Een taalfout (duurzame claims i.p.v. duurzaamheidclaims) ‘hadden de examenmakers wel op mogen merken’, maar de eerste en tweede corrector doen het ook fout als zij die taalfout de leerlingen aanrekenen. Zij hadden de examentekst daar immers op moeten controleren, schrijven zij in een reactie. Kortom, afschuiven van verantwoordelijkheid naar Cito en docenten. Dat het CvE bang is dat die taalfout ook door anderen werd opgemerkt, blijkt uit het feit dat het CvE in zijn reactie het woord ‘taalfout’ uit de onderwerpregel van de mail schrapte.
En dan is er nog de disclaimer die onderaan de mails van het CvE hangt:
het antwoord op de vraag die wordt gesteld is specifiek
bedoeld als antwoord op díe vraag van díe vraagsteller, niet voor
verdere verspreiding. Het CvE is op de hoogte van het gegeven dat deze
antwoorden door de vraagsteller verder (fora, communities, digischool,
examenbesprekingen etc.) kunnen worden verspreid. Het CvE hecht eraan
te melden dat het antwoord aan de individuele vraagsteller slechts
gelding heeft in het contact met de individuele vraagsteller.
Toen ik in een bezwaar over vraag 10 een fragment van een eerdere reactie aan een andere vraagsteller citeerde, werd ik daarvoor bestraffend toegesproken en ontbrak verder een inhoudelijk antwoord . Citaat uit de reactie die volgde op mijn klacht hierover: “Het CvE hanteert geen formulering duidend op over en weer wel of geen gelding.” ???
Conclusie: dat er fouten in de examens Nederlands voorkomen, staat vast. Dat dit niet alleen vorig jaar zo was toen een aantal hoogleraren dit opmerkte, maar structureel het geval is, weet elke docent die zich enigszins verdiept in de examens. Dat het CvE niet de verantwoordelijkheid neemt die het heeft, is ook duidelijk. Zo verandert er niets aan de centrale eindexamens waar zo veel kandidaten zo afhankelijk van zijn. Ik heb er dan ook geen vertrouwen in dat de nieuwe examens van volgend jaar beter zijn. Het enige dat zou kunnen helpen is dat een onafhankelijke instantie onderzoek doet naar het constructieproces van de examens zodat zichtbaar wordt waar het misgaat. Daarnaast zou de handelwijze van het CvE onderzocht moeten worden. Is dit iets voor onze nieuwe Nationale Ombudsman, of moeten we daarvoor naar de Kinderombudsman?
Verontruste docent zegt
Dank je zeer voor je uitgebreide reactie. Het verklaart een heleboel. De teksten (feiten) worden dus aangepast aan de theorie over leesvaardigheid? Vreemd…

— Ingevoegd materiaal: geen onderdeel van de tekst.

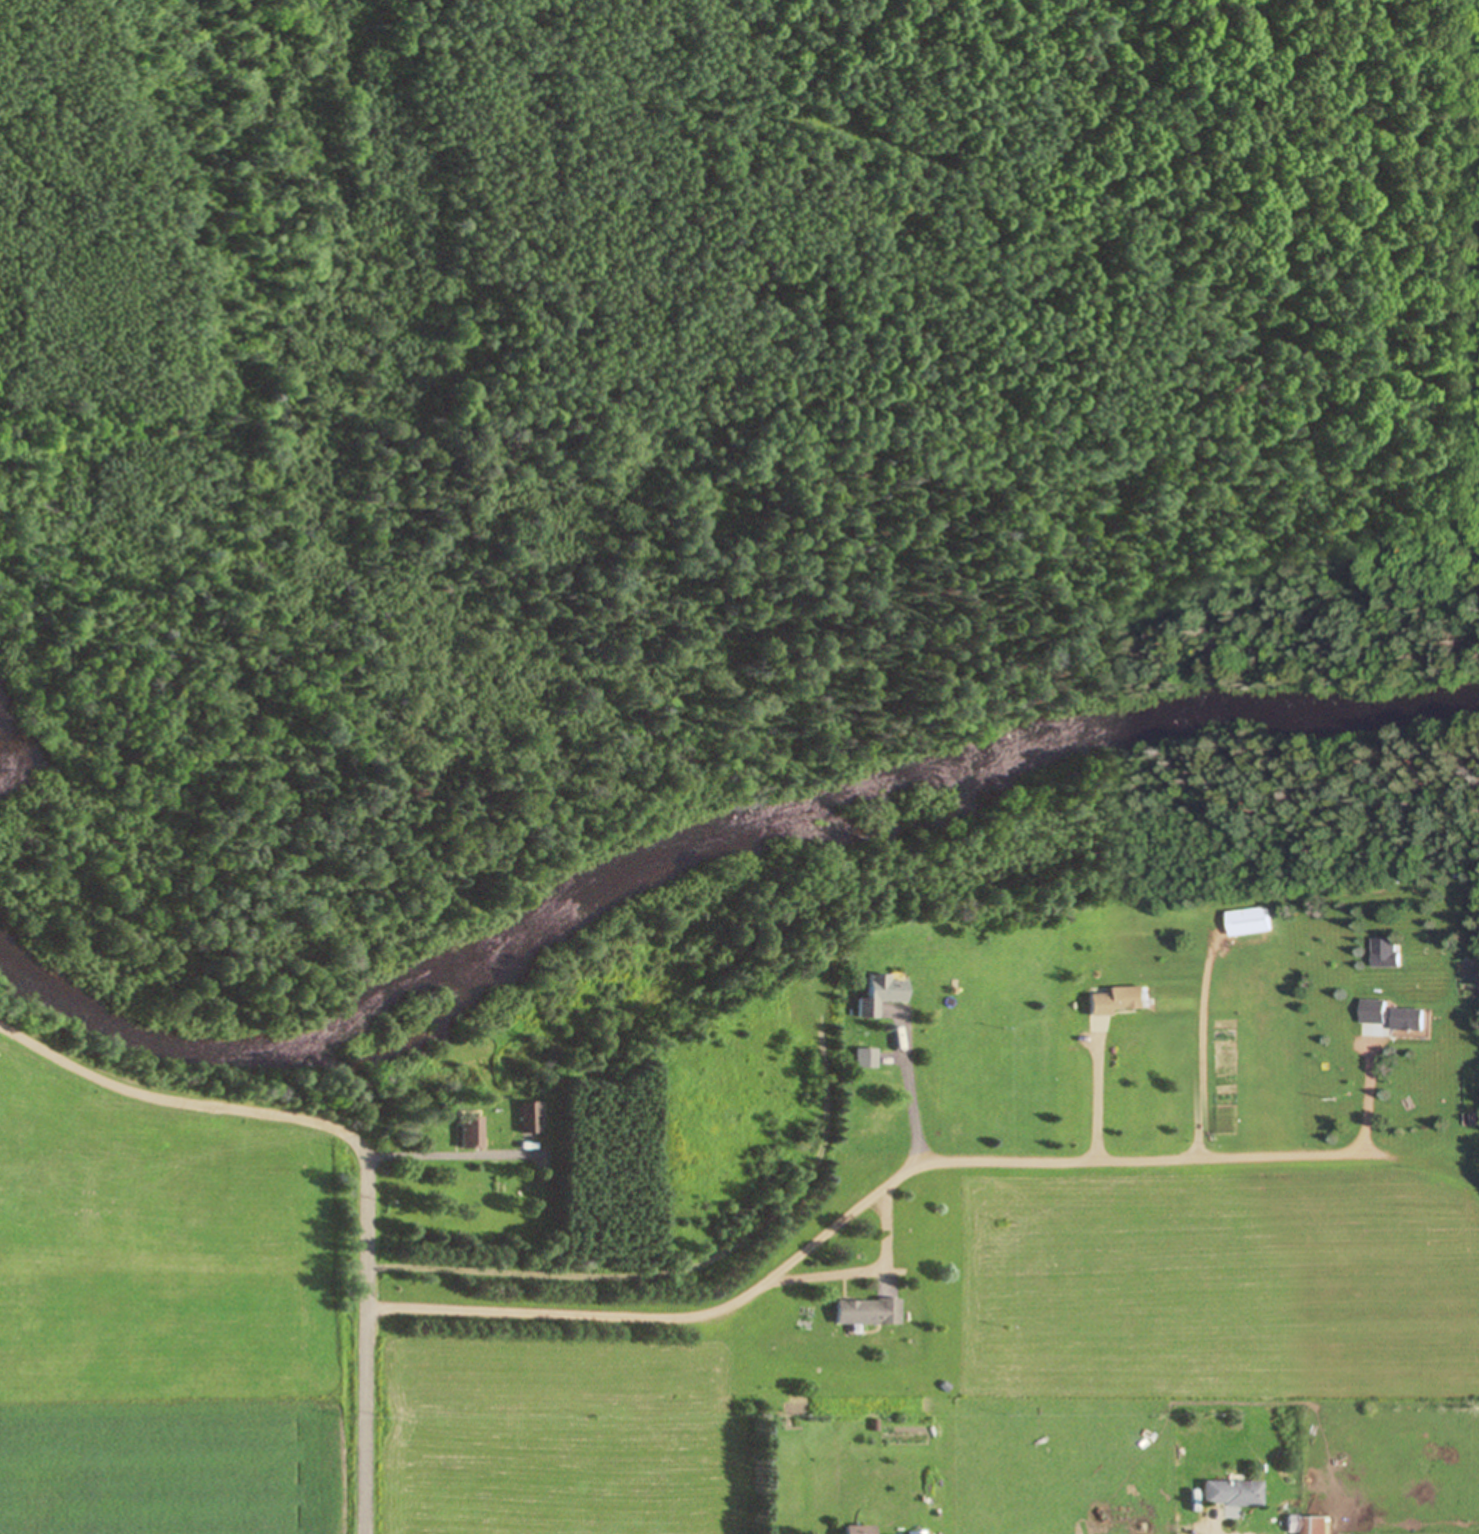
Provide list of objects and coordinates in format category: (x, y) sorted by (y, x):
building: (1245, 340)
river: (698, 861)
building: (1244, 922)
building: (1380, 953)
building: (878, 994)
parking lot: (816, 999)
building: (1113, 1000)
building: (1384, 1015)
building: (863, 1058)
building: (526, 1117)
building: (465, 1132)
road: (860, 1208)
building: (864, 1312)
road: (372, 1343)
building: (1229, 1493)
building: (1304, 1525)
building: (855, 1529)

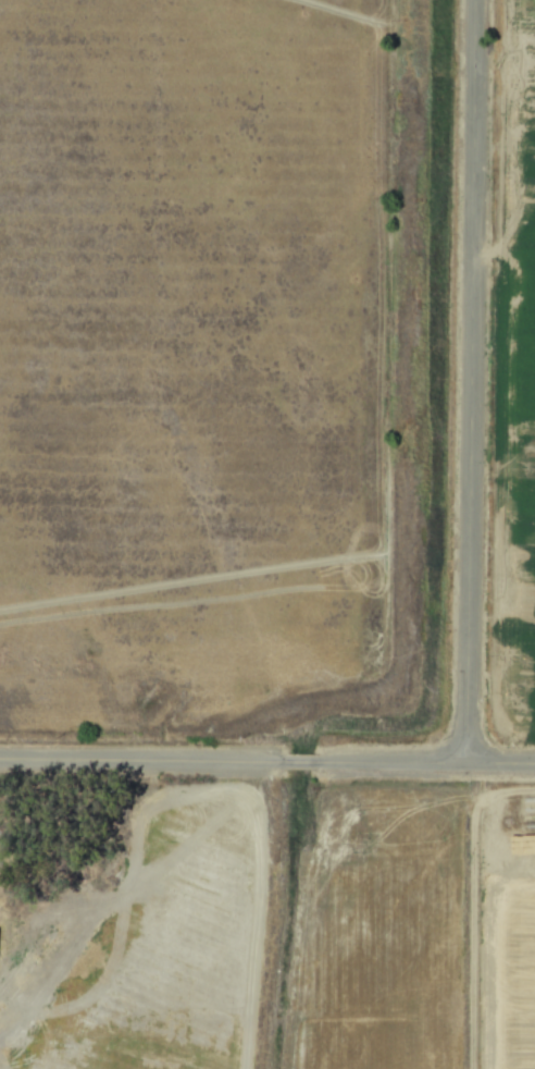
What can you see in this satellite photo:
road: (458, 378)
road: (267, 755)

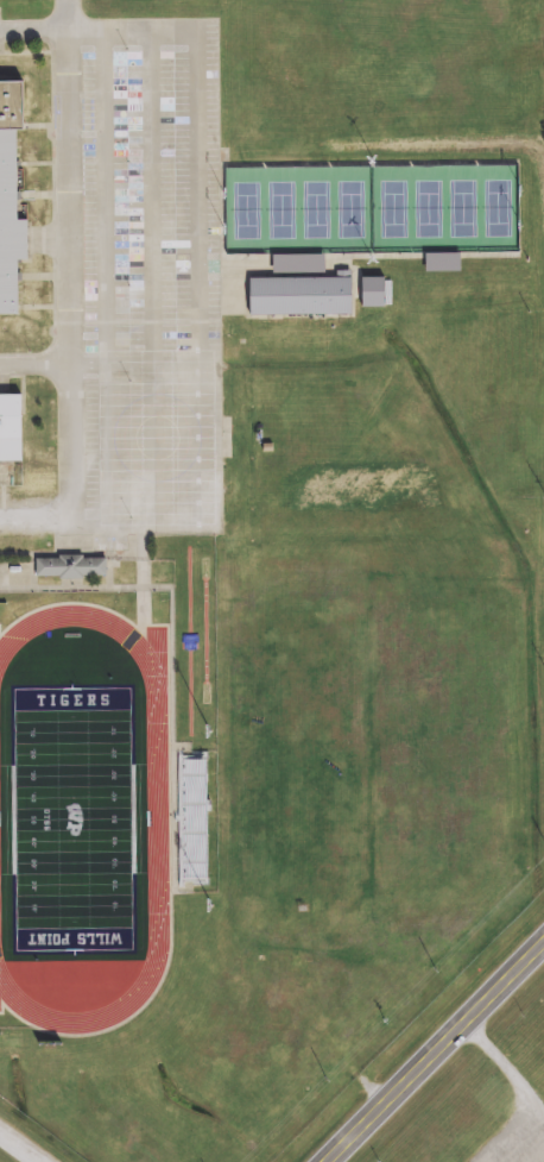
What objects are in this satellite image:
road: (52, 29)
road: (198, 122)
building: (10, 193)
building: (440, 264)
road: (76, 279)
building: (371, 289)
building: (300, 293)
road: (38, 366)
building: (10, 426)
road: (203, 500)
road: (29, 517)
building: (70, 569)
building: (193, 822)
road: (436, 1053)
road: (513, 1072)
road: (18, 1148)

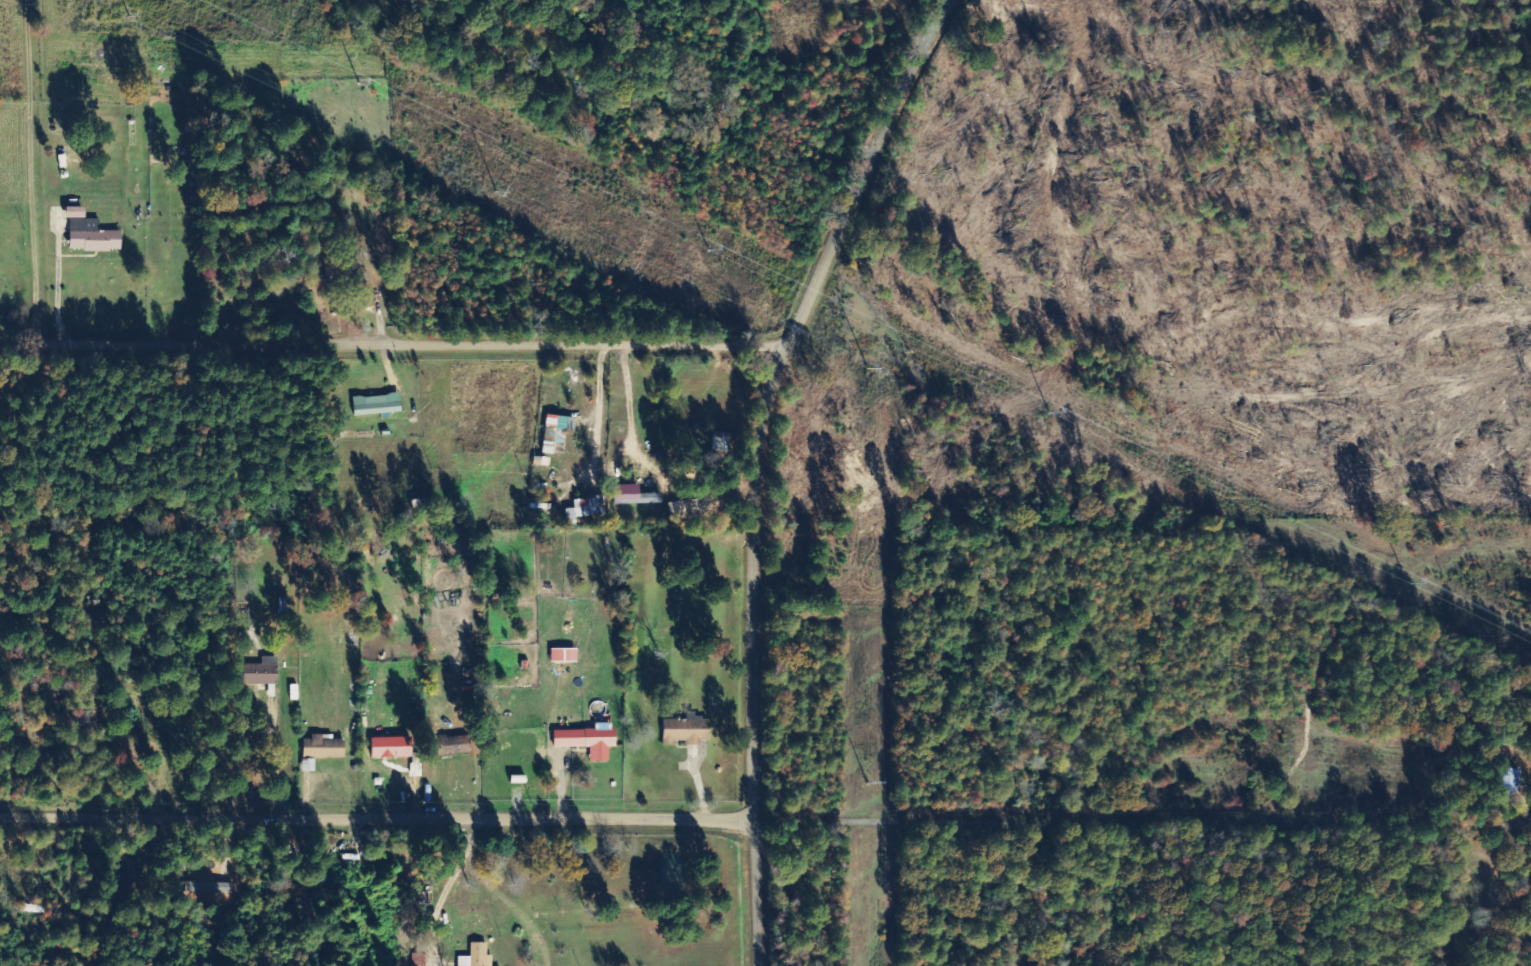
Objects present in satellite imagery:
building: (76, 213)
building: (93, 237)
road: (410, 345)
building: (377, 405)
road: (767, 461)
building: (634, 495)
building: (584, 509)
building: (690, 509)
building: (564, 655)
building: (262, 672)
building: (687, 730)
building: (588, 741)
building: (452, 746)
building: (323, 748)
building: (392, 748)
building: (308, 764)
road: (888, 770)
building: (1515, 781)
road: (890, 816)
road: (381, 818)
road: (827, 819)
road: (893, 862)
building: (477, 956)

De hechte relatie tussen Levende Talen en de examenmakers vind ik bovendien merkwaardig, gegeven de inmiddels omstreden status van de examens. De redactie van dat tijdschrift zou zich toch wel iets meer geroepen mogen voelen, indien zij een integer arbeidsethos hadden, om zelf de dialoog aan te gaan met critici, met name met die uit de universitaire wereld, om vervolgens aard en niveau van de examens in lijn te krijgen met wat de academische neerlandistiek ziet als 'juist' of wetenschappelijk verantwoord'. Maar doen ze dat ook? Zoeken zij zelf niet actief feedback buiten hun kring?